Pour la pédopsychiatre, les violences psychiques (humiliations, menaces, moqueries,...) ont des effets égaux à la violence psychologique. Des violences dont les conséquences peuvent être visibles sur le court terme comme le sentiment d'injustice, d'humiliation, de haine. Mais aussi sur le long terme, il s'agit notamment de syndromes post traumatiques, d'enfants qui se referment sur eux-mêmes, d'échecs scolaires... Des troubles du comportement qui peuvent mener à nouveau à des réprimandes des professeurs et provoquer le début d'un cercle vicieux.

"Nous recevons très peu d'enfants qui viennent spécifiquement à cause des violences scolaires, mais nous en observons les conséquences", confie Bahia Ouazzani. "Cela se manifeste par des refus scolaires, des enfants avec de grosses difficultés, des troubles du langage, des bégaiements... Et quand nous creusons un peu, nous réalisons que les violences sont la source de ces problèmes", ajoute la pédopsychiatre.

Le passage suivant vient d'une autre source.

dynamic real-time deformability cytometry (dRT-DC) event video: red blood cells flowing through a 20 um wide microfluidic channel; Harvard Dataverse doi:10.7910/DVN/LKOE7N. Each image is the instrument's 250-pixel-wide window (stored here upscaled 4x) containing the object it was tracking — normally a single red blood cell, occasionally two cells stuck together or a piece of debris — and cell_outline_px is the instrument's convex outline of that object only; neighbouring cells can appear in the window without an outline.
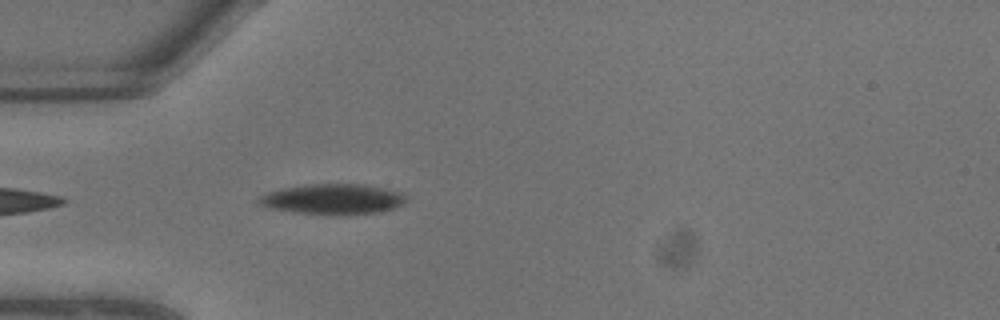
{"species": "common noctule bat (a hibernating species)", "species_latin": "Nyctalus noctula", "temperature_condition": "warm", "stored_images_in_passage": 3, "camera_frame_rate_fps": 3000, "um_per_image_px": 0.085, "animal": {"sex": "male", "body_mass_g": 13.3}, "frame": {"image": 1, "passage_image": 3, "time_ms": 0.667, "image_size_px": [1000, 320], "cell_outline_px": [[404, 204], [380, 212], [296, 212], [272, 208], [260, 204], [256, 200], [260, 196], [268, 192], [284, 188], [308, 184], [364, 184], [404, 192]], "centroid_in_image_um": [28.3, 16.87], "position_along_channel_um": 56.7, "area_um2": 24.91}}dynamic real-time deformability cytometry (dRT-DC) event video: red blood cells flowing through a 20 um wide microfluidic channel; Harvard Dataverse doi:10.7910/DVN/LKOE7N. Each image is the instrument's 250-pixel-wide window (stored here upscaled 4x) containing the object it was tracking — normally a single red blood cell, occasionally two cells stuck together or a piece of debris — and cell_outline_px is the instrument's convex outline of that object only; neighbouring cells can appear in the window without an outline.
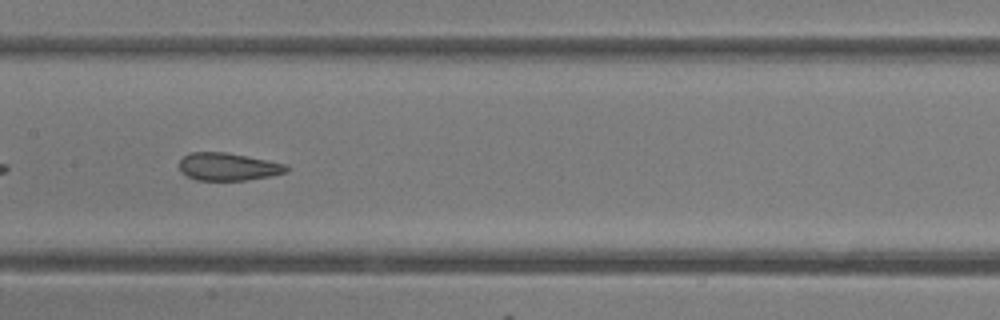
{"species": "common noctule bat (a hibernating species)", "species_latin": "Nyctalus noctula", "temperature_condition": "room temperature", "stored_images_in_passage": 34, "camera_frame_rate_fps": 3000, "um_per_image_px": 0.085, "animal": {"sex": "female"}, "frame": {"image": 1, "passage_image": 10, "time_ms": 3.0, "image_size_px": [1000, 320], "cell_outline_px": [[288, 172], [248, 180], [196, 180], [180, 172], [180, 160], [184, 156], [192, 152], [224, 152], [268, 160], [288, 164]], "centroid_in_image_um": [19.4, 14.17], "position_along_channel_um": 188.0, "area_um2": 17.22}, "authors_computed_cell_mechanics": {"area_um2": 18.3515, "velocity_mm_per_s": 4.204, "shape_relaxation_time_tau1_ms": null, "shape_relaxation_time_tau2_ms": 1.5371, "deformation_change_tau1": null, "deformation_change_tau2": 0.0953}}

Investir dans la prévention et la formation

Dans le cadre de séances avec des enfants violentés, Bahia Ouazzani convoque parfois ces professeurs qui n'ont souvent pas conscience des effets de ces intimidations. "Quand nous rencontrons ces enseignants, nous réalisons que cela vient vraiment d'une méthode éducative, qu'il y a un manque de formation et de sensibilisation de ces enseignants. Pour eux, c'est grâce à cette intimidation que les enfants vont apprendre alors que ce n'est pas du tous le cas. Au contraire, cela va aggraver leurs difficultés".

Un travail de prévention et de formation qui, pour la pédopsychiatre, est une étape indispensable pour éveiller les esprits. Elle affirme que "quand nous contactons l'enseignant lors des séances pour désamorcer la situation, il y a des prises de conscience et des résultats. Il faut insister sur la formation au continu", dit-elle. Bahia Ouazzani souligne qu'il faut certes une formation destinée aux enseignants, mais aussi aux enfants et aux parents, car "si tout le monde en parle, les gens vont réaliser que cette violence n'est pas quelque chose de normal".